階下に広がるのは綺麗に剪定された緑と、陸上部が走幅跳をしていたり、ウォーミングアップを行なうグラウンド。

「……ん?」

みんなこの暑いなかよくやるわ、なんて呑気に見ていたら、1人ホワイトとネイビーのユニフォームに身を包んだ生徒がフラフラしながら歩いていることに気付く。

遠目から見て、多分ーーー俺の得意ではないサッカー部だろう。

あの上下の爽やかなカラーは俺の記憶が正しければうちのサッカー部のユニフォームだ。サッカー部員に間違いは無いだろうが、それにしてもめっちゃ体調悪そう。

もう結構暑いしな、練習がハードなのかも知れない。体育館も蒸されるって律が言ってたし運動部は大変だなあ…と他人事のように見ていたら、その生徒は木にもたれかかる様にしてズルズルと倒れ込んでしまった。

「えっ……」

ガバッと顔を起こして勢いよく下を覗き見る。
ただの休憩で木陰に入ったんならまだしも、座り込み方が異常だった。熱中症とかで意識失ってたりしたら心配なんだけど。

少し様子を見ようと思ったが、どうやら俺は根っからの世話焼きのようで気付くと足は校庭に向かって走り出していた。

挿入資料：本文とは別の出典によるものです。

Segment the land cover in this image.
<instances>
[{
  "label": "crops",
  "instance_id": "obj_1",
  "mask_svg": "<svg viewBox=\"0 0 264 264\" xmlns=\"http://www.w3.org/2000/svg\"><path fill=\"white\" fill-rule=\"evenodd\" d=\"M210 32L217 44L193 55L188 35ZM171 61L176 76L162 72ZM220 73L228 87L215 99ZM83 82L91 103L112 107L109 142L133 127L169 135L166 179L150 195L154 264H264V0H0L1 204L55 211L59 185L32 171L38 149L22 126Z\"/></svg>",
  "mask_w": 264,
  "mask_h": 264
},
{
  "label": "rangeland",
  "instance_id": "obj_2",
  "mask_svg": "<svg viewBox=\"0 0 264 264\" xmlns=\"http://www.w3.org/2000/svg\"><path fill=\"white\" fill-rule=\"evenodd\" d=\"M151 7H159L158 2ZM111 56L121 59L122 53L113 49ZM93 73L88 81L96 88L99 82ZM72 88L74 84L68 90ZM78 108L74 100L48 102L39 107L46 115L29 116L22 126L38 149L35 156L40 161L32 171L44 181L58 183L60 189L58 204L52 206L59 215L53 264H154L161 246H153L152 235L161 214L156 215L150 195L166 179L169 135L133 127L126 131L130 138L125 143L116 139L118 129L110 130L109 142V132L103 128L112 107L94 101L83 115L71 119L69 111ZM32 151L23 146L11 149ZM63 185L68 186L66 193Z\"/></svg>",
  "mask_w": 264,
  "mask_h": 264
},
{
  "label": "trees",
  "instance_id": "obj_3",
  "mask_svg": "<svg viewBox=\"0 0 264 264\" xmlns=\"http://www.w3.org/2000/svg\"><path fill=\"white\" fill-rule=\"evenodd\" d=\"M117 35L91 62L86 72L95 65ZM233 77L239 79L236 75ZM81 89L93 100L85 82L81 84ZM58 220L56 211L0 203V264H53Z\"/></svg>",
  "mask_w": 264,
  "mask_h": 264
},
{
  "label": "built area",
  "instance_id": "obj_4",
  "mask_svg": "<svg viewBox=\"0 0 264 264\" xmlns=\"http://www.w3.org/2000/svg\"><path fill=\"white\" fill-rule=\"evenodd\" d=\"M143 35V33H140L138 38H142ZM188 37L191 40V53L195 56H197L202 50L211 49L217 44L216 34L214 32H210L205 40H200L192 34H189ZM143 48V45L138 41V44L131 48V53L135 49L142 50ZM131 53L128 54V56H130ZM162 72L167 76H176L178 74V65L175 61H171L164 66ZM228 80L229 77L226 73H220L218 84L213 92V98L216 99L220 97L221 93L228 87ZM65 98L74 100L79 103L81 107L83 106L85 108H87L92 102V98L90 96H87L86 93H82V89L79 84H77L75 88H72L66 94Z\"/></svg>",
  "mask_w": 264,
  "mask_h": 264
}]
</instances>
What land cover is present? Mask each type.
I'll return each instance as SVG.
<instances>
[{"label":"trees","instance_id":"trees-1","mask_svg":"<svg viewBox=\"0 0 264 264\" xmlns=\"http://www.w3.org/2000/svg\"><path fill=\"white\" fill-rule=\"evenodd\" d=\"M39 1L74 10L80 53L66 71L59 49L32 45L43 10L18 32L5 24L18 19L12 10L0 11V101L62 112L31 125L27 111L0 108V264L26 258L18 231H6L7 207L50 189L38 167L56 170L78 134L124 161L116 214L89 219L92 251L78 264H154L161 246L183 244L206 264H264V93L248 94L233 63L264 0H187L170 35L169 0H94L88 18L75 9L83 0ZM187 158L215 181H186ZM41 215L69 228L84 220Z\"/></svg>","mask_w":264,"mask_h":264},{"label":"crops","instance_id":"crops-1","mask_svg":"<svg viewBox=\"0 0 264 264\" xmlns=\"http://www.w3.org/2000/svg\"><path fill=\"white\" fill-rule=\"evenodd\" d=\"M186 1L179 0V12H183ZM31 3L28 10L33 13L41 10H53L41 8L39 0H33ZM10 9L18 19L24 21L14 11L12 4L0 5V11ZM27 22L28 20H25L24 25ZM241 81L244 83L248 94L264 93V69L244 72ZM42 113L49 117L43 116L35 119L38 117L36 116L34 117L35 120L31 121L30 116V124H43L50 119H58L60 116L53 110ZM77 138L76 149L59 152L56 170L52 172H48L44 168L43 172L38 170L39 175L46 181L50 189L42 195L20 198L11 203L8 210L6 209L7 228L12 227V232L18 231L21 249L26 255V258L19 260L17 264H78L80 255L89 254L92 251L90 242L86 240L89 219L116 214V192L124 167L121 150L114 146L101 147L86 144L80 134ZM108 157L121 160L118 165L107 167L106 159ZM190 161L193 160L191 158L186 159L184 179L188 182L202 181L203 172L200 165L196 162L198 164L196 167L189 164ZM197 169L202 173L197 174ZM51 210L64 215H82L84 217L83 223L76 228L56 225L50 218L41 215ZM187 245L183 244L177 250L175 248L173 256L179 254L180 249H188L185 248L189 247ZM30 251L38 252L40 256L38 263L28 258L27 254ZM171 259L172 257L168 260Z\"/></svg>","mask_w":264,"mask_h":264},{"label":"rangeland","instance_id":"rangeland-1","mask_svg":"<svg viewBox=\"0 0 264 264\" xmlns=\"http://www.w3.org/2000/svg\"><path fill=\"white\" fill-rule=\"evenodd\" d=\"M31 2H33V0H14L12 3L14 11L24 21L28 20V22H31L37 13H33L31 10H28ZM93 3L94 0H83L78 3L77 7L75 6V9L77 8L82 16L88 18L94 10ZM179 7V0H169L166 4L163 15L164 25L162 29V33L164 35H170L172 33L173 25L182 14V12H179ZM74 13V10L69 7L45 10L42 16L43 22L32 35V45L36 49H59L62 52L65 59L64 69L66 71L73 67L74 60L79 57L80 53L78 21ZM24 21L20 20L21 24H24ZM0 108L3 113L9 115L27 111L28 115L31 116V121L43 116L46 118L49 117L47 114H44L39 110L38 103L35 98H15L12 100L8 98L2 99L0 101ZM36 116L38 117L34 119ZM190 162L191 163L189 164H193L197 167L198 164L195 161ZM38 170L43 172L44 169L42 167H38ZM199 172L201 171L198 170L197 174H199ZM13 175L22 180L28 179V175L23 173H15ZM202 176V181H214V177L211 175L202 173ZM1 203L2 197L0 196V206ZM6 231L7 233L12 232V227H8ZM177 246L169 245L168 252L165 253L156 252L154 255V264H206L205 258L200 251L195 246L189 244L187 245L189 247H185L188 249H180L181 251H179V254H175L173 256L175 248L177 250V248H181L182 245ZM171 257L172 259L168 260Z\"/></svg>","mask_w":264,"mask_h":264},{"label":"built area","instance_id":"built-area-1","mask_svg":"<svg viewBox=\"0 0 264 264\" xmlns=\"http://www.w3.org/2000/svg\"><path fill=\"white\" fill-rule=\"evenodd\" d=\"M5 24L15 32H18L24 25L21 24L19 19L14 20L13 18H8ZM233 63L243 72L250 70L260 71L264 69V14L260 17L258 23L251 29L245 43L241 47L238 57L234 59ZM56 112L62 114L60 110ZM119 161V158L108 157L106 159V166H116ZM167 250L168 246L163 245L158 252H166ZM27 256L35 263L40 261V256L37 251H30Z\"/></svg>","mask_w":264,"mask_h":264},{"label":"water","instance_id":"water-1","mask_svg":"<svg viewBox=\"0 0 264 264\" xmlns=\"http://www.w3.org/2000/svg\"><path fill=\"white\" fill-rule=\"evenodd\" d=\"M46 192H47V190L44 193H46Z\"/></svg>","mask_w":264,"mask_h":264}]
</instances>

行くまでに居なくなってくれてたら動けるという事で安心なのだが、先ほどの場所まで降りてくるとまだ彼は木陰で座り込み、片膝を力無く立てたまま項垂れていた。

えー!?
ちょっとやべーんじゃねえの!


「おい!きみ…えーと、先輩だったらすみません、大丈夫?…ですか?」

傍に寄って肩に手を掛けると、ものすごい熱い。体が熱を吸収してしまっているようだ。

しかし俺の声に反応するように、ゆっくりと顔を上げたのでほんの少しホッとした。生きてて良かった。

「ぁ…あ〜、だいじょ、ぶっす」

具合が悪いのか声が掠れている。

「大丈夫って…顔も、結構赤…い…」


そこまで言って彼の顔に一瞬驚いた。


黒髪の無造作ながら清潔感のあるさっぱりした髪型の下にそれはまあ整った顔立ちが見えた。
整えられた釣り気味の眉にスラッとした鼻筋。目は一重だが、とても大きな瞳だ。はあ、と辛そうに息をする口元は不謹慎ながら色っぽい。なんて言うんだろう、こういう人。

あ、あれだ。いつぞや流行った塩顔イケメン!今も流行ってるのかは知らないが、さらりとした顔付きは好感を得る。

と、塩顔イケメンの実況をしている場合じゃない。


「頭痛とか、吐き気とかする?」

「うぅん…?…頭痛ぇかな…」

「熱中症だろ!保健室行こう!歩けるか?…ますか?」

「いや、ここで…休んでたら多分だいじょぶ…」

大丈夫だと遠慮する彼の顔を見る限り大丈夫ではない。なにを呑気なことを言っているのかと無理矢理肩を掴んで自分へもたれ掛からせるように立ち上がらせた。

「んなこと言って、大変なことになったらどうすんだよ!運動部なら熱中症がやべーの知ってるだろ!?いいから行くぞ…ますよ!」

何年生なのか分からず、タメ口と敬語の入り乱れる俺は、わりとテンパってる。気迫に押されたのか、彼は相変わらず辛そうな声で「…悪い」と呟いて俺に合わせて足を踏み出した。